(Page excerpt)

During the Corona (COVID-19) pandemic it became obvious that a lack of medical equipment can cause a severe impact. Often, also simple equipment and designs can be helpful as long as no professional equipment is available.
This repository contains generic information about an open-source ventilator device. Main purpose of this project is to build a ventilator when no professional and medical equipment is available. Easy to assemble and available components are used with a clear focus on simplicity, availability and scalability.
This project started as part of the hackathon #WirvsVirus of the German government.
Please check the full disclaimer as well before proceeding:
The material and documentation here is provided with no warranties explicit or implied.
No material on this site is intended to provide medical advice. All designs are intended for investigational use only.
This site does not represent any official policies or procedures.
The project is provided “as is”, without warranty of any kind, express or implied, including but not limited to the warranties of merchantability, fitness for a particular purpose and noninfringement.
In no event shall the authors or copyright holders be liable for any claim, damages or other liability, whether in an action of contract, tort or otherwise, arising from, out of or in connection with the software or the use or other dealings in the software.
Only use this repository, designs, documentation or any provided information if you accept the above disclaimer.
Additional discussion, documentation, source code, electronics and sensor design is available at
GitHub(
https://github.com/mhollfelder/openvent
) and YouTube(
https://www.youtube.com/channel/UCw9h6QsYEKY2sfZIYBNuHvw
).
This thing represents a very different design versus our initial prototype. Extensions and upgrades will be posted here as well. Please check those, too.
General concept
An AMBU-bag is used as pressure reservoir. It already features an O2 inlet (O2 concentration is crucial for patients with acute respiratory syndrome) and several safety features including e.g. overpressure and bypass valves. Being standard for emergency help, these bags are available at substantial volumes.

(End Page excerpt)
(Record extracts)

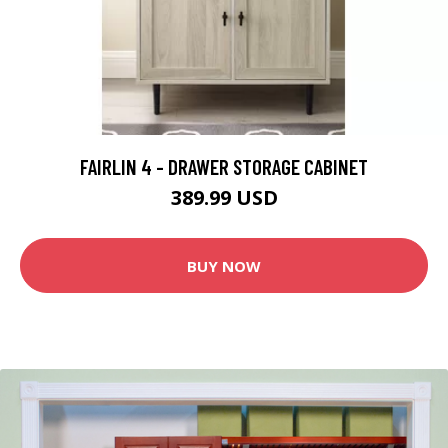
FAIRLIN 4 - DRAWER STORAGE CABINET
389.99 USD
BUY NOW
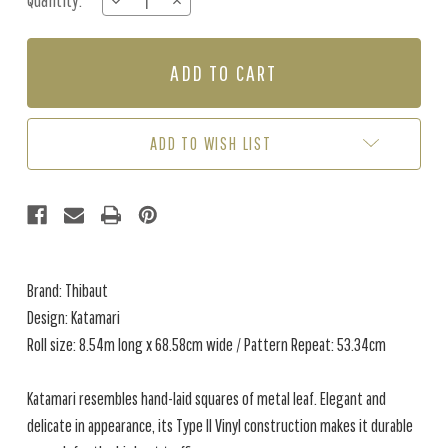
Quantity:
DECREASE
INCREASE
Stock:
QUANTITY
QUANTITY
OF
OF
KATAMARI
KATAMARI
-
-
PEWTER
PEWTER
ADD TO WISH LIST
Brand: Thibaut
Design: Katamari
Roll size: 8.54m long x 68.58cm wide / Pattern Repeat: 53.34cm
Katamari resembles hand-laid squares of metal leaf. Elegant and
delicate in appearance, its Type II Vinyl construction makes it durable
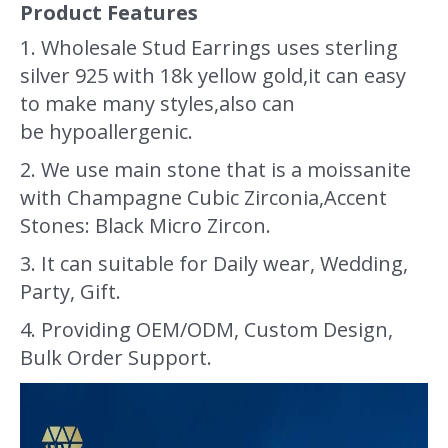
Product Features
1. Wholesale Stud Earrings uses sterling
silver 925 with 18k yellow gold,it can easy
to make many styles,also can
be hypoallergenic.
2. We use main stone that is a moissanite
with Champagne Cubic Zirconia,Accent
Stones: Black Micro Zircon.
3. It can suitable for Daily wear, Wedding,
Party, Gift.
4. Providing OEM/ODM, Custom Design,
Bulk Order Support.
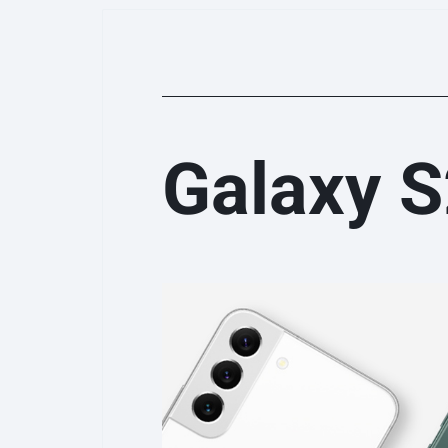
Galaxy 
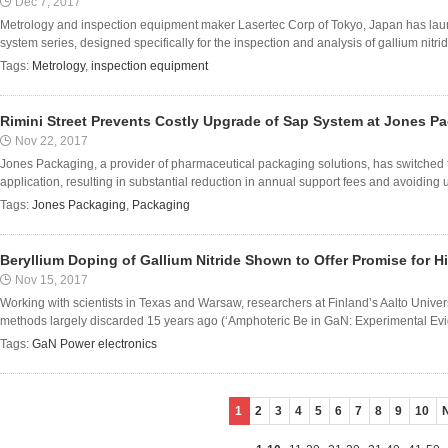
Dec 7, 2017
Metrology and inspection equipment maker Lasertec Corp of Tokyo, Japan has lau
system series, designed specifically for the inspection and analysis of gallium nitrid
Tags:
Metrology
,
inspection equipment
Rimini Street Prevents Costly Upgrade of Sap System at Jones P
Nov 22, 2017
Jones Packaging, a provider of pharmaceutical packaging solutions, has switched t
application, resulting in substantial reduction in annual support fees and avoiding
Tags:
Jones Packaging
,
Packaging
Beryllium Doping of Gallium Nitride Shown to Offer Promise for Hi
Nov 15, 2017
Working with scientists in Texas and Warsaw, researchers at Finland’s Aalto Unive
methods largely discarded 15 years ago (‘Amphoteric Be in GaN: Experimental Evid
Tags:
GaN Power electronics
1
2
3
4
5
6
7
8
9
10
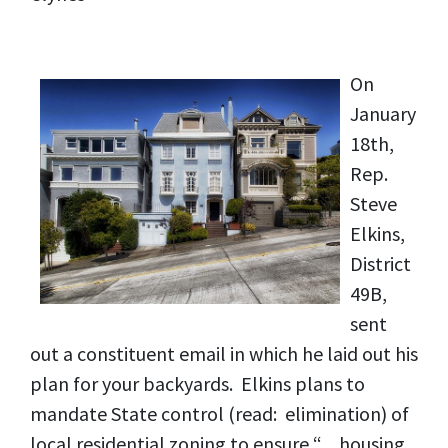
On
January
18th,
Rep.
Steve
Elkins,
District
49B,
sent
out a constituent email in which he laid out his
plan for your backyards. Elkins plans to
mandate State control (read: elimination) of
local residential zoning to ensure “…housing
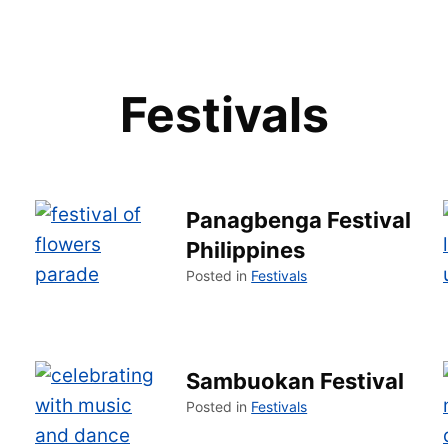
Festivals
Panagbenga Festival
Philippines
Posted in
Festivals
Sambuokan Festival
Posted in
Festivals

(End Record extracts)

**What to work on**
• a. Summarize the ventilator page in two sentences.
• b. Please pick up the ventilator page after its last sentence and carry on its general concept section.

**Answers given**
• a. The ventilator page describes an open-source ventilator project, started at the German government's #WirvsVirus hackathon, for building a ventilator from simple, available components when no professional medical equipment is available. Its disclaimer states that the designs are for investigational use only and give no medical advice, and its general concept uses an AMBU-bag as the pressure reservoir because it already has an O2 inlet and safety valves.

• b.
A motorized and microcontroller+sensor controlled setup squeezes the bag at the right pattern, supporting assist-, pressure-, volume- and flow-control ventilation and exhaled gas measurements and filters.
All is based on open source and commonly accessible parts; especially for the mechanics the objective is to be scaleable in production and hence fully 3D-printable. Only the motor and it’s screws as well the belt is not printed. Standard stepper motors such as Nema17 or 23 are proposed.
Electronics, sensors and software are covered in our GitHub pages.
Experiences
This design has been designed, built and tested. It’s robustness has been confirmed. The simplicity of the design and excellent printability are tempting. All parts can print in a single print job on machines with about than 20cmx20cm build area in less than 12 hours at 0.2mm layer resolution. Robustness has higher priority than printing time. However, such high resolution is not required for the design, hence additional speed-up potential is given, as long as good layer adhesion is not compromised.
On the down-side, this design is slightly more complex in assembly (glue required) and lubrication may be beneficial for reduction of friction losses (it also works without). Endurance testing and optimization of the gear ratio is pending. More detailed discussions on our GitHub pages.